*INFORMATION SHOWN*:
*** Block opens ***

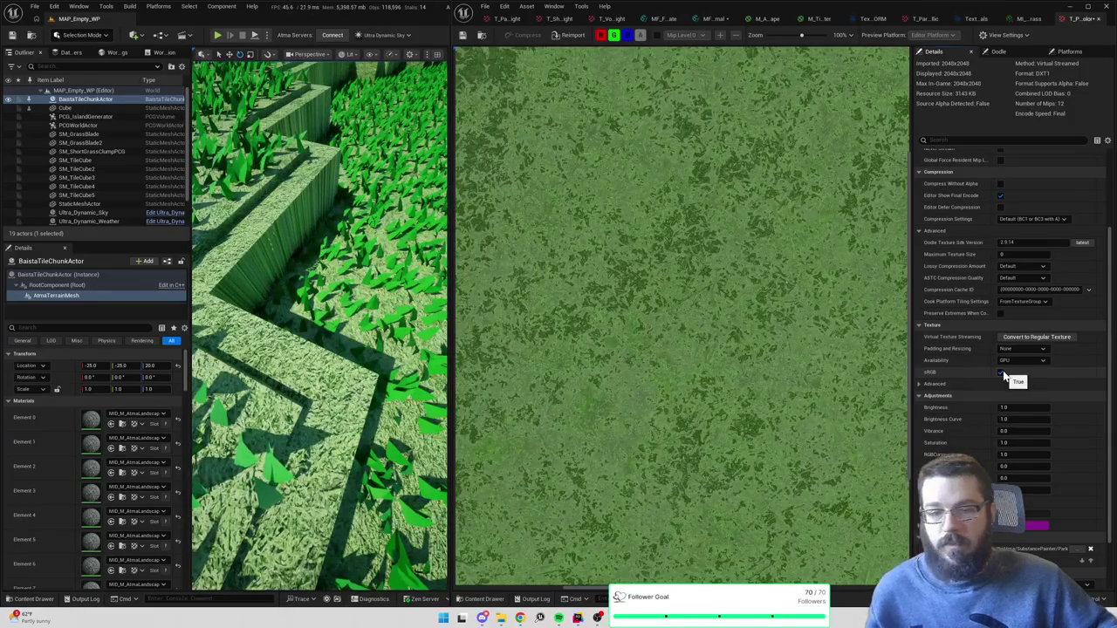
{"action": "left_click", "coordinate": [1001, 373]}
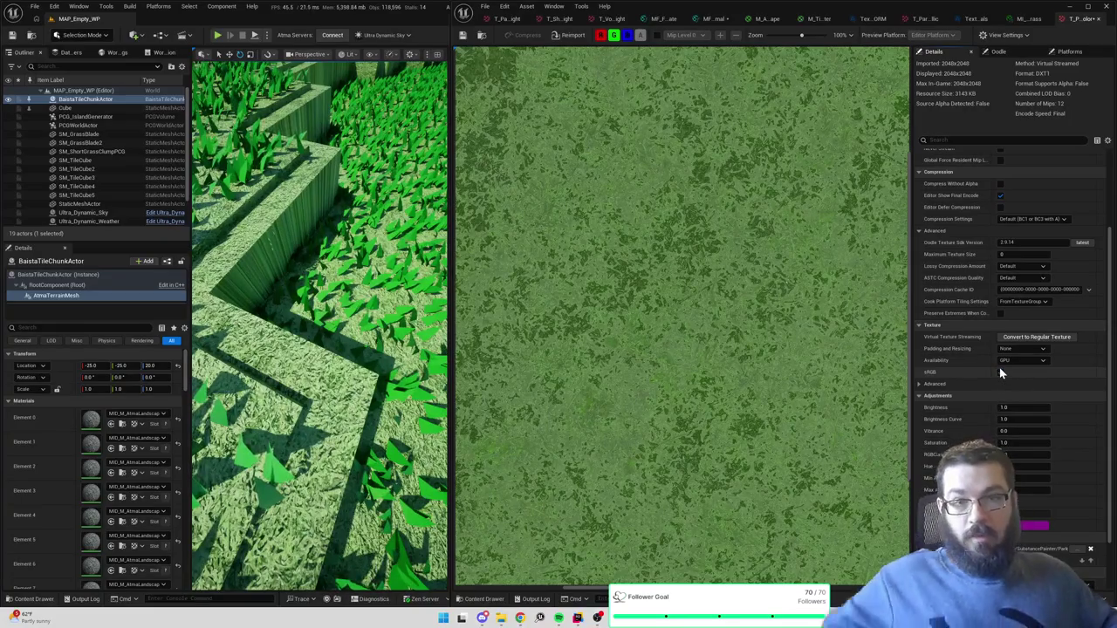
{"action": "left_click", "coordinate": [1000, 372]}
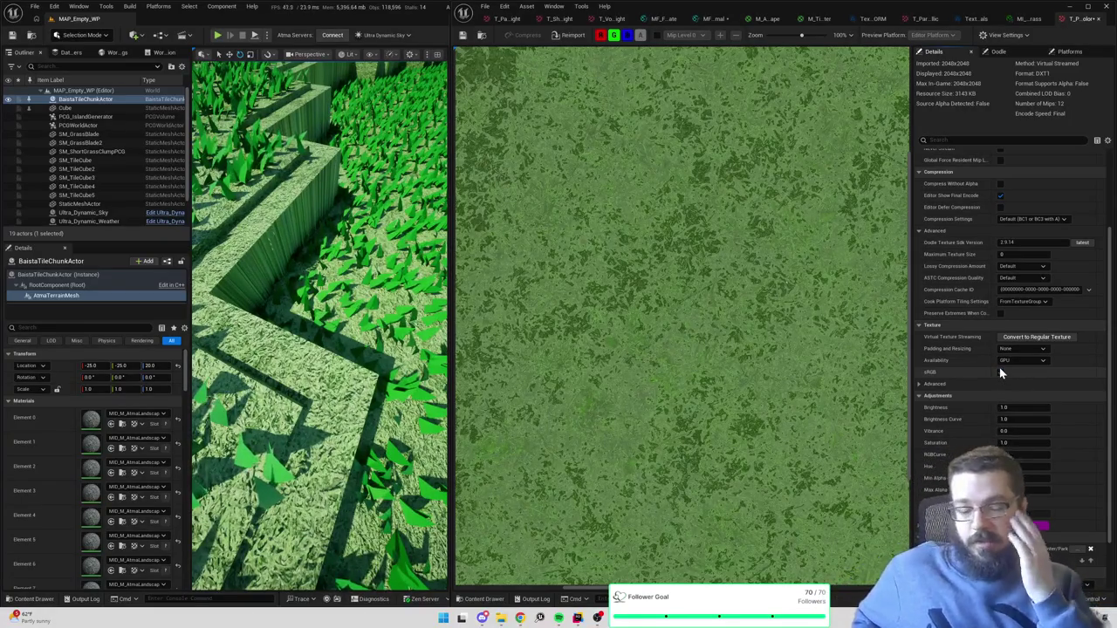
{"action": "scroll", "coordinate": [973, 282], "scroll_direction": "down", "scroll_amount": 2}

*** Block closes ***

*INSTRUCTIONS FOR THE TASK*: Excluding the images, copy all of the material above verbatim.

*THE ANSWER*:
{"action": "left_click", "coordinate": [1001, 373]}
{"action": "left_click", "coordinate": [1000, 372]}
{"action": "scroll", "coordinate": [973, 282], "scroll_direction": "down", "scroll_amount": 2}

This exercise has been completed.